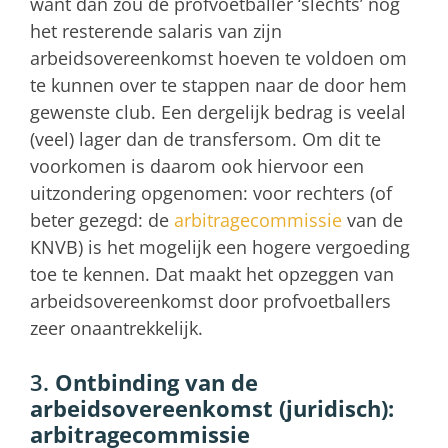
want dan zou de profvoetballer ‘slechts’ nog
het resterende salaris van zijn
arbeidsovereenkomst hoeven te voldoen om
te kunnen over te stappen naar de door hem
gewenste club. Een dergelijk bedrag is veelal
(veel) lager dan de transfersom. Om dit te
voorkomen is daarom ook hiervoor een
uitzondering opgenomen: voor rechters (of
beter gezegd: de
arbitragecommissie
van de
KNVB) is het mogelijk een hogere vergoeding
toe te kennen. Dat maakt het opzeggen van
arbeidsovereenkomst door profvoetballers
zeer onaantrekkelijk.
3.
Ontbinding van de
arbeidsovereenkomst (juridisch):
arbitragecommissie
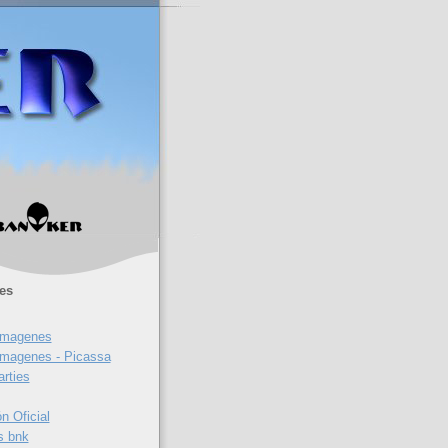
es
 imagenes
 imagenes - Picassa
rties
n Oficial
s bnk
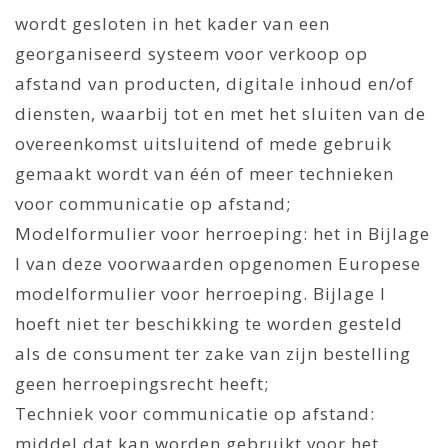
wordt gesloten in het kader van een
georganiseerd systeem voor verkoop op
afstand van producten, digitale inhoud en/of
diensten, waarbij tot en met het sluiten van de
overeenkomst uitsluitend of mede gebruik
gemaakt wordt van één of meer technieken
voor communicatie op afstand;
Modelformulier voor herroeping: het in Bijlage
I van deze voorwaarden opgenomen Europese
modelformulier voor herroeping. Bijlage I
hoeft niet ter beschikking te worden gesteld
als de consument ter zake van zijn bestelling
geen herroepingsrecht heeft;
Techniek voor communicatie op afstand:
middel dat kan worden gebruikt voor het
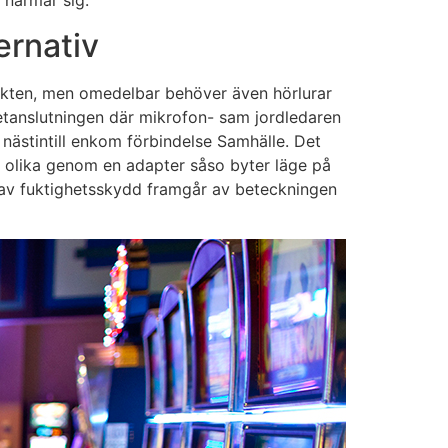
 närmar sig.
ernativ
akten, men omedelbar behöver även hörlurar
setanslutningen där mikrofon- sam jordledaren
ästintill enkom förbindelse Samhälle. Det
e olika genom en adapter såso byter läge på
 av fuktighetsskydd framgår av beteckningen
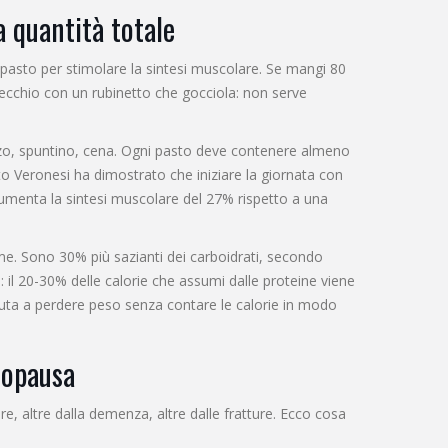
a quantità totale
 pasto per stimolare la sintesi muscolare. Se mangi 80
ecchio con un rubinetto che gocciola: non serve
ranzo, spuntino, cena. Ogni pasto deve contenere almeno
 Veronesi ha dimostrato che iniziare la giornata con
aumenta la sintesi muscolare del 27% rispetto a una
me. Sono 30% più sazianti dei carboidrati, secondo
e: il 20-30% delle calorie che assumi dalle proteine viene
iuta a perdere peso senza contare le calorie in modo
nopausa
e, altre dalla demenza, altre dalle fratture. Ecco cosa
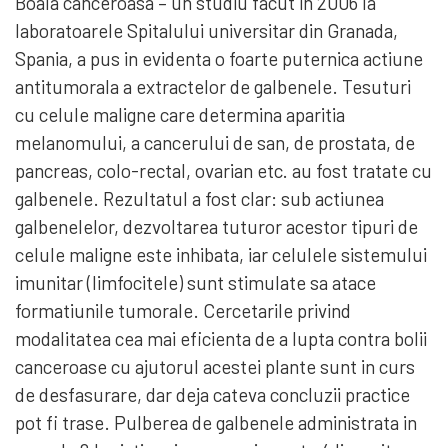
Boala canceroasa – un studiu facut in 2006 la
laboratoarele Spitalului universitar din Granada,
Spania, a pus in evidenta o foarte puternica actiune
antitumorala a extractelor de galbenele. Tesuturi
cu celule maligne care determina aparitia
melanomului, a cancerului de san, de prostata, de
pancreas, colo-rectal, ovarian etc. au fost tratate cu
galbenele. Rezultatul a fost clar: sub actiunea
galbenelelor, dezvoltarea tuturor acestor tipuri de
celule maligne este inhibata, iar celulele sistemului
imunitar (limfocitele) sunt stimulate sa atace
formatiunile tumorale. Cercetarile privind
modalitatea cea mai eficienta de a lupta contra bolii
canceroase cu ajutorul acestei plante sunt in curs
de desfasurare, dar deja cateva concluzii practice
pot fi trase. Pulberea de galbenele administrata in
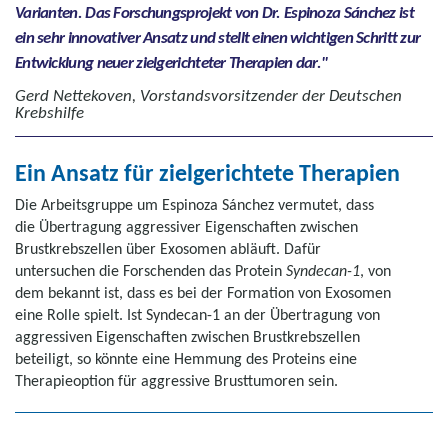
Varianten. Das Forschungsprojekt von Dr. Espinoza Sánchez ist
ein sehr innovativer Ansatz und stellt einen wichtigen Schritt zur
Entwicklung neuer zielgerichteter Therapien dar.
Gerd Nettekoven, Vorstandsvorsitzender der Deutschen
Krebshilfe
Ein Ansatz für zielgerichtete Therapien
Die Arbeitsgruppe um Espinoza Sánchez vermutet, dass
die Übertragung aggressiver Eigenschaften zwischen
Brustkrebszellen über Exosomen abläuft. Dafür
untersuchen die Forschenden das Protein
Syndecan-1
, von
dem bekannt ist, dass es bei der Formation von Exosomen
eine Rolle spielt. Ist Syndecan-1 an der Übertragung von
aggressiven Eigenschaften zwischen Brustkrebszellen
beteiligt, so könnte eine Hemmung des Proteins eine
Therapieoption für aggressive Brusttumoren sein.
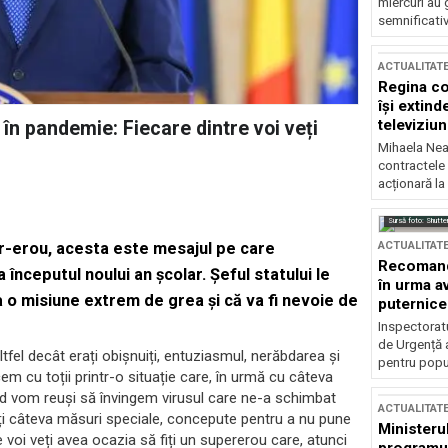
miercuri au 
semnificati
ACTUALITAT
Regina co
își extind
televiziun
 în pandemie: Fiecare dintre voi veți
Mihaela Nea
contractele 
acționară la
Sursă foto: Shutte
ACTUALITAT
per-erou, acesta este mesajul pe care
Recomandă
 începutul noului an școlar. Șeful statului le
în urma av
 o misiune extrem de grea și că va fi nevoie de
puternice
Inspectoratu
de Urgență 
tfel decât erați obișnuiți, entuziasmul, nerăbdarea și
pentru popula
m cu toții printr-o situație care, în urmă cu câteva
 când vom reuși să învingem virusul care ne-a schimbat
ACTUALITAT
ați câteva măsuri speciale, concepute pentru a nu pune
Ministerul
e voi veți avea ocazia să fiți un supererou care, atunci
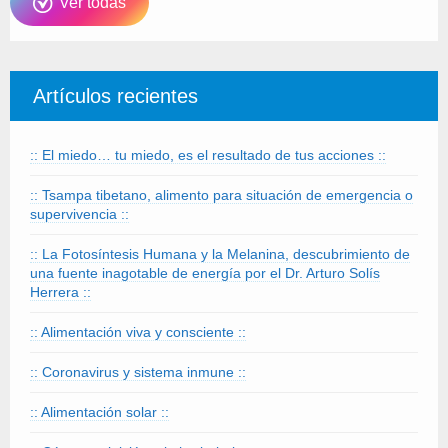
Ver todas
Artículos recientes
:: El miedo… tu miedo, es el resultado de tus acciones ::
:: Tsampa tibetano, alimento para situación de emergencia o
supervivencia ::
:: La Fotosíntesis Humana y la Melanina, descubrimiento de
una fuente inagotable de energía por el Dr. Arturo Solís
Herrera ::
:: Alimentación viva y consciente ::
:: Coronavirus y sistema inmune ::
:: Alimentación solar ::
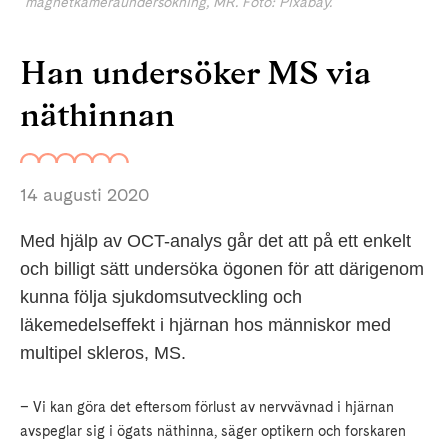
magnetkameraundersökning, MR. Foto: Pixabay.
Han undersöker MS via
näthinnan
14 augusti 2020
Med hjälp av OCT-analys går det att på ett enkelt
och billigt sätt undersöka ögonen för att därigenom
kunna följa sjukdomsutveckling och
läkemedelseffekt i hjärnan hos människor med
multipel skleros, MS.
– Vi kan göra det eftersom förlust av nervvävnad i hjärnan
avspeglar sig i ögats näthinna, säger optikern och forskaren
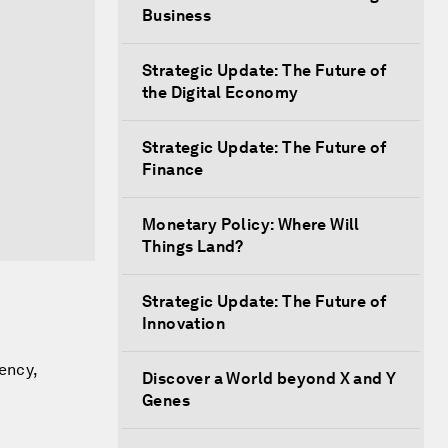
Business
Strategic Update: The Future of
the Digital Economy
Strategic Update: The Future of
Finance
Monetary Policy: Where Will
Things Land?
Strategic Update: The Future of
Innovation
ency,
Discover a World beyond X and Y
Genes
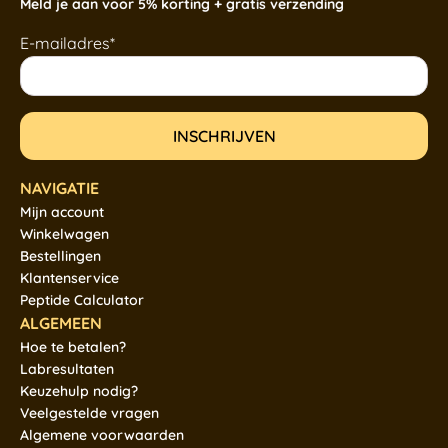
Meld je aan voor 5% korting + gratis verzending
E-mailadres*
NAVIGATIE
Mijn account
Winkelwagen
Bestellingen
Klantenservice
Peptide Calculator
ALGEMEEN
Hoe te betalen?
Labresultaten
Keuzehulp nodig?
Veelgestelde vragen
Algemene voorwaarden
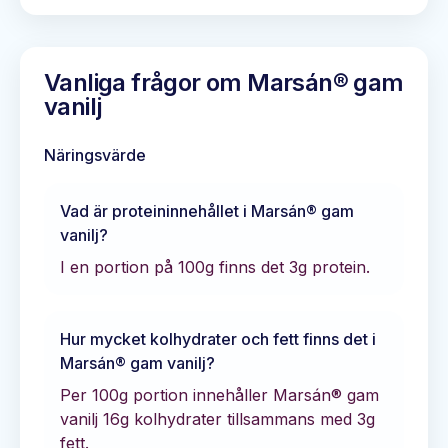
Vanliga frågor om
Marsán® gam
vanilj
Näringsvärde
Vad är proteininnehållet i
Marsán® gam
vanilj
?
I en portion på 100g finns det
3
g protein.
Hur mycket kolhydrater och fett finns det i
Marsán® gam vanilj
?
Per 100g portion innehåller
Marsán® gam
vanilj
16
g kolhydrater tillsammans med
3
g
fett.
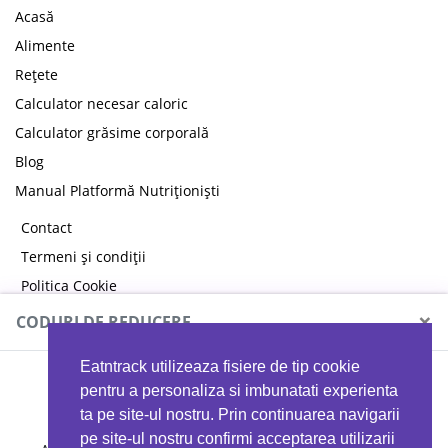
Acasă
Alimente
Rețete
Calculator necesar caloric
Calculator grăsime corporală
Blog
Manual Platformă Nutriționiști
Contact
Termeni și condiții
Politica Cookie
Politica de confidențialitate
×
CODURI DE REDUCERE
Eatntrack utilizeaza fisiere de tip cookie
MYPROTEIN
pentru a personaliza si imbunatati experienta
ta pe site-ul nostru. Prin continuarea navigarii
pe site-ul nostru confirmi acceptarea utilizarii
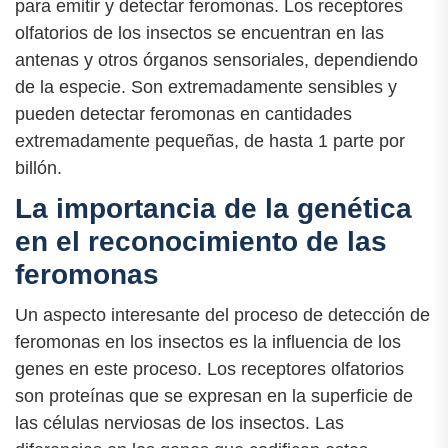
para emitir y detectar feromonas. Los receptores
olfatorios de los insectos se encuentran en las
antenas y otros órganos sensoriales, dependiendo
de la especie. Son extremadamente sensibles y
pueden detectar feromonas en cantidades
extremadamente pequeñas, de hasta 1 parte por
billón.
La importancia de la genética
en el reconocimiento de las
feromonas
Un aspecto interesante del proceso de detección de
feromonas en los insectos es la influencia de los
genes en este proceso. Los receptores olfatorios
son proteínas que se expresan en la superficie de
las células nerviosas de los insectos. Las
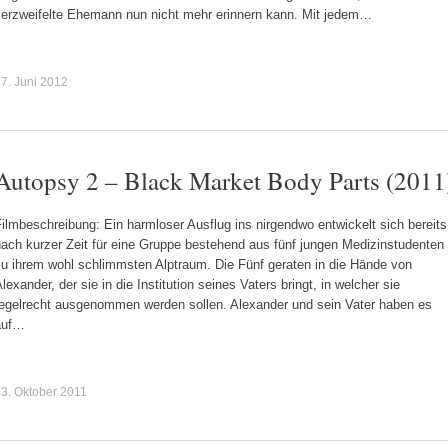
verzweifelte Ehemann nun nicht mehr erinnern kann. Mit jedem…
7. Juni 2012
Autopsy 2 – Black Market Body Parts (2011
ilmbeschreibung: Ein harmloser Ausflug ins nirgendwo entwickelt sich bereits
ach kurzer Zeit für eine Gruppe bestehend aus fünf jungen Medizinstudenten
zu ihrem wohl schlimmsten Alptraum. Die Fünf geraten in die Hände von
lexander, der sie in die Institution seines Vaters bringt, in welcher sie
regelrecht ausgenommen werden sollen. Alexander und sein Vater haben es
auf…
3. Oktober 2011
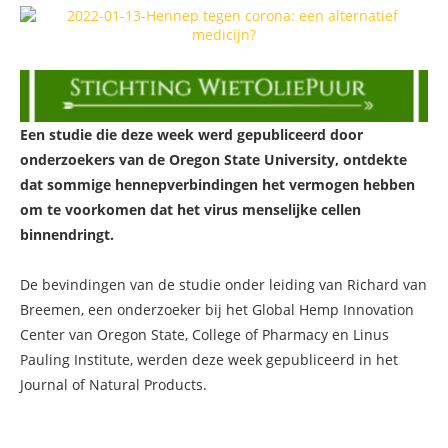
Een studie die deze week werd gepubliceerd door
onderzoekers van de Oregon State University, ontdekte
dat sommige hennepverbindingen het vermogen hebben
om te voorkomen dat het virus menselijke cellen
binnendringt.
De bevindingen van de studie onder leiding van Richard van
Breemen, een onderzoeker bij het Global Hemp Innovation
Center van Oregon State, College of Pharmacy en Linus
Pauling Institute, werden deze week gepubliceerd in het
Journal of Natural Products.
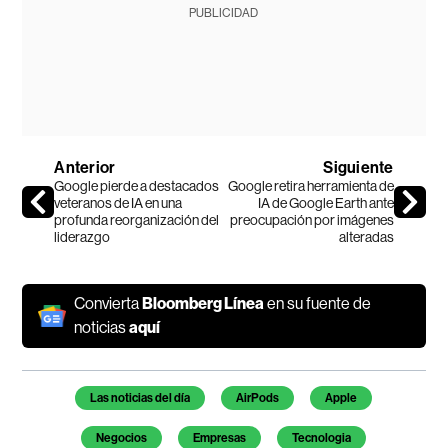
PUBLICIDAD
Anterior
Siguiente
Google pierde a destacados
Google retira herramienta de
veteranos de IA en una
IA de Google Earth ante
profunda reorganización del
preocupación por imágenes
liderazgo
alteradas
Convierta
Bloomberg Línea
en su fuente de
noticias
aquí
Temas de este artículo
Las noticias del día
AirPods
Apple
Negocios
Empresas
Tecnologia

= = = = =

_TASK TO COMPLETE_.
All that should appear in the answer is the lines above from the line with "când vom reuși" through the line with "Alimentación viva y", retyped exactly, pictures left out.

_ANSWER TO THIS EXERCISE_.
 când vom reuși să învingem virusul care ne-a schimbat
ACTUALITAT
ați câteva măsuri speciale, concepute pentru a nu pune
Ministerul
e voi veți avea ocazia să fiți un supererou care, atunci
Ver todas
Artículos recientes
:: El miedo… tu miedo, es el resultado de tus acciones ::
:: Tsampa tibetano, alimento para situación de emergencia o
supervivencia ::
:: La Fotosíntesis Humana y la Melanina, descubrimiento de
una fuente inagotable de energía por el Dr. Arturo Solís
Herrera ::
:: Alimentación viva y consciente ::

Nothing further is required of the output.